Die Temperatur der Erdoberfläche steigt, wenn die Nettostrahlung positiv ist und sinkt, wenn sie negativ ist. Die Nettostrahlung wiederum ergibt sich aus der Differenz aus kurzwelliger Strahlungseinnahme (Globalstrahlung abzüglich Albedo) und effektiver langwelliger Ausstrahlung (Ausstrahlung abzüglich atmosphärischer Gegenstrahlung). Die Nettostrahlung ist positiv auch über den Sonnenhöchststand hinaus, wird im Laufe des Nachmittags negativ und erst eine Weile nach Sonnenaufgang wieder positiv. Desweiteren braucht es eine Weile, bis sich die Temperaturdynamik von der Oberfläche bis in 2 m Messhöhe fortsetzt.
Die Dynamik der relativen Luftfeuchte
$RH = \frac{e}{E(T)}$
ist maßgeblich von der Temperatur getrieben, da der Sättigungdampfdruck $E(T)$ gemäß Magnus-Formel exponentiell von der Lufttemperatur $T$ abhängt. Die Dynamik der tatsächlichen Luftfuechte (z.B. ausgedrückt als Dampfdruck $e$) geht darin fast unter.
Ermittle die Differenz der Mitteltemperatur zwischen den Normalperioden 1961-1990 und 1991-2020 für die Bergwetterwarte Hohenpeißenberg. Wo ist die Differenz größer: in Potsdam oder am Hohenpeißenberg?
Die Daten findet Ihr auf dem opendata-Server des DWD (Link).
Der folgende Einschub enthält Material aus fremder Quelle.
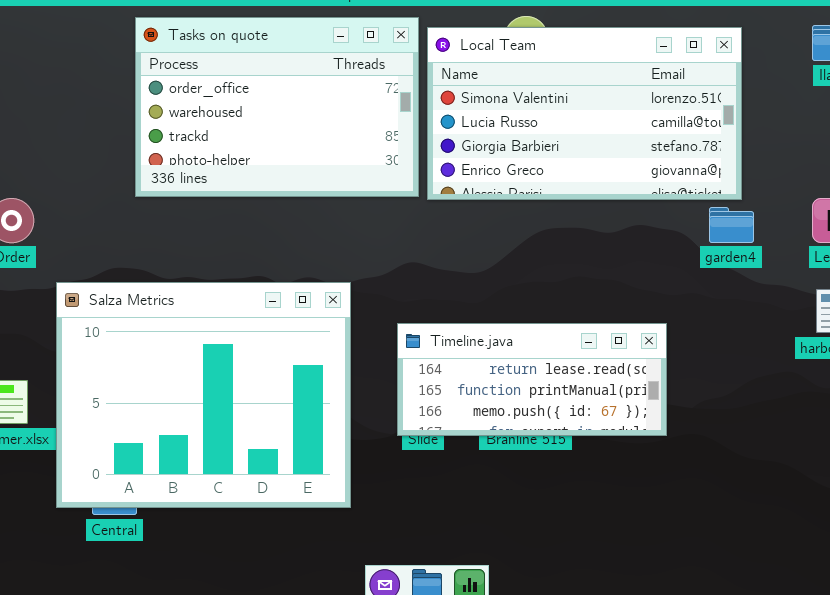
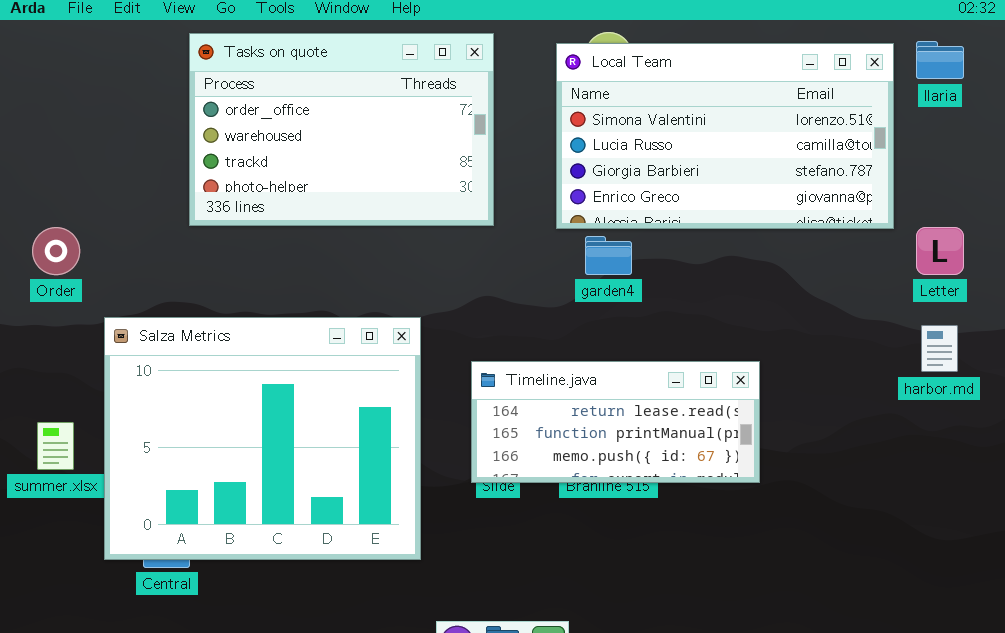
Local Team: [427,27,742,200] -> [556,43,894,229], moved
garden4: [709,207,754,243] -> [585,236,632,275], moved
Ihr müsst in dem opendata-Verzeichnis allerdings erstmal rausfinden, in welcher Datei die Daten der Station Hohenpeißenberg liegen...
Berechne als zusätzliche Spalte des DataFrame df
den Dampfdruck (in hPa). Mache Dir dazu die Definition der relativen Luftfeuchte zunutze. Verwende in erster Näherung die Magnusformel über ebenen Wasserflächen:
$e = 6.112 * exp(\frac{17.61 * T}{243.12 + T})$
Stelle nun den mittleren Tagesgang der Temperatur und des Dampfdrucks dar!